Problem details: A faithful copy without images is required: write out all the records exactly.

*** Opening of Supplied material ***

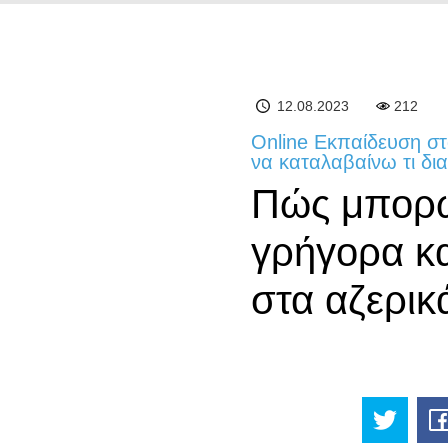
12.08.2023
212
Online Εκπαίδευση σ
να καταλαβαίνω τι δι
Πώς μπορώ
γρήγορα κα
στα αζερικ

*** Close of Supplied material ***

Solution:
12.08.2023
212
Online Εκπαίδευση σ
να καταλαβαίνω τι δι
Πώς μπορώ
γρήγορα κα
στα αζερικ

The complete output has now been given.